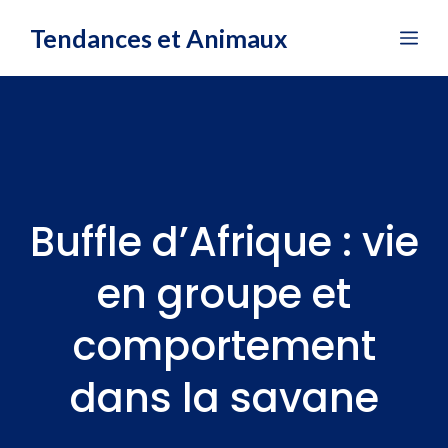
Aller
Tendances et Animaux
Me
au
contenu
Buffle d’Afrique : vie
en groupe et
comportement
dans la savane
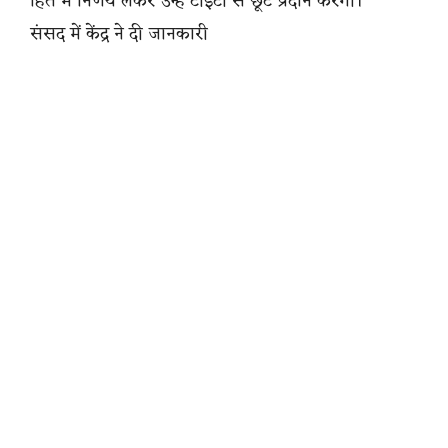
हित में निर्णय लेकर उन्हें टीईटी से छूट प्रदान करेगी।
संसद में केंद्र ने दी जानकारी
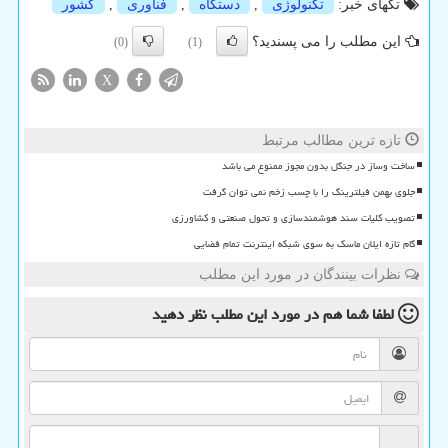
تگهای خبر:
تكنولوژی
,
دستگاه
,
فناوری
,
كشور
این مطلب را می پسندید؟
(0)
(1)
X
تازه ترین مطالب مرتبط
ساخت وساز در جنگل بدون مجوز ممنوع می باشد
جلوی بهمن فیلترینگ را با چسب زخم نمی توان گرفت
تصویب کلیات سند هوشمندسازی و تحول صنعتی و کشاورزی
گام تازه ایلان ماسک به سوی شبکه اینترنت تمام فضایی
نظرات بینندگان در مورد این مطلب
لطفا شما هم
در مورد این مطلب
نظر دهید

◆ Job
Word for word, repeat the data above with the pictures left out.

◆ Problem solution
Aller
Tendances et Animaux
Me
au
contenu
Buffle d’Afrique : vie
en groupe et
comportement
dans la savane
हित में निर्णय लेकर उन्हें टीईटी से छूट प्रदान करेगी।
संसद में केंद्र ने दी जानकारी
تگهای خبر:
تكنولوژی
,
دستگاه
,
فناوری
,
كشور
این مطلب را می پسندید؟
(0)
(1)
X
تازه ترین مطالب مرتبط
ساخت وساز در جنگل بدون مجوز ممنوع می باشد
جلوی بهمن فیلترینگ را با چسب زخم نمی توان گرفت
تصویب کلیات سند هوشمندسازی و تحول صنعتی و کشاورزی
گام تازه ایلان ماسک به سوی شبکه اینترنت تمام فضایی
نظرات بینندگان در مورد این مطلب
لطفا شما هم
در مورد این مطلب
نظر دهید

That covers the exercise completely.